When Dimchev was growing up in Bulgaria, that brand of excess caused him pain. “I was performing all the time, and I was disturbing everybody with my performance,” he said. “I started disturbing my schoolmates, so I got a lot of abuse because of this. For me, the schoolroom was a stage. I had to pay a big price to explore my art, to explore my weirdness and my extravagance.”
Life became a little easier when he went to theater school. But even as an adult, he said, he realized that the cost never fully goes away. “I’m still paying this price in Bulgaria as an artist, as a queer artist, as a whatever an artist,” he said. “But I think I’m trained from my childhood that freedom costs. It’s not for free. I’m OK paying any price for my freedom. Almost any.”
Dimchev never wants to feel ashamed or guilty about anything — either in art or life. “Life is raw,” he said. “But at the same time, life can be a piece of art, it can be a masterpiece of art. This relation between rawness and mastery for me is very important to always be present in the work.”
In Bulgaria, where he is well known, Dimchev said he was surrounded by resistance and homophobia — even death threats. “I realized I don’t want to do this war, this battle,” he said. “I’m tired of doing it already three years. So I’ll just go to a place where I’m appreciated.”

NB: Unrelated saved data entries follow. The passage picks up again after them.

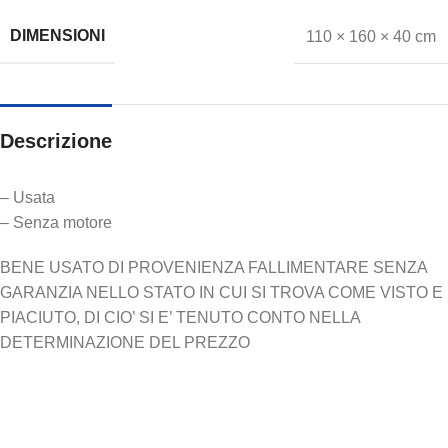
DIMENSIONI
110 × 160 × 40 cm
Descrizione
– Usata
– Senza motore
BENE USATO DI PROVENIENZA FALLIMENTARE SENZA
GARANZIA NELLO STATO IN CUI SI TROVA COME VISTO E
PIACIUTO, DI CIO’ SI E’ TENUTO CONTO NELLA
DETERMINAZIONE DEL PREZZO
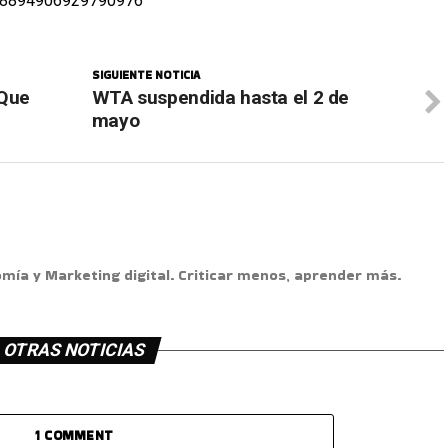
1238894906929790976
SIGUIENTE NOTICIA
¿Que
WTA suspendida hasta el 2 de
mayo
omía y Marketing digital. Criticar menos, aprender más.
OTRAS NOTICIAS
1 COMMENT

Dimchev recently moved to New York City, after living in Amsterdam, Brussels and for a brief period in Los Angeles. “It’s an amazing place for music,” he said, “But I was always so strangely depressed in L.A. I thought the relaxation, the kind of chillness of L.A. would balance my neurotic side, but it didn’t work that way. I get more depressed.”
New York is different. “The city fits my nature,” he said. “I move at the same pace. You do five things at the same time. It’s scary, but this is how I am. And New York is the same.”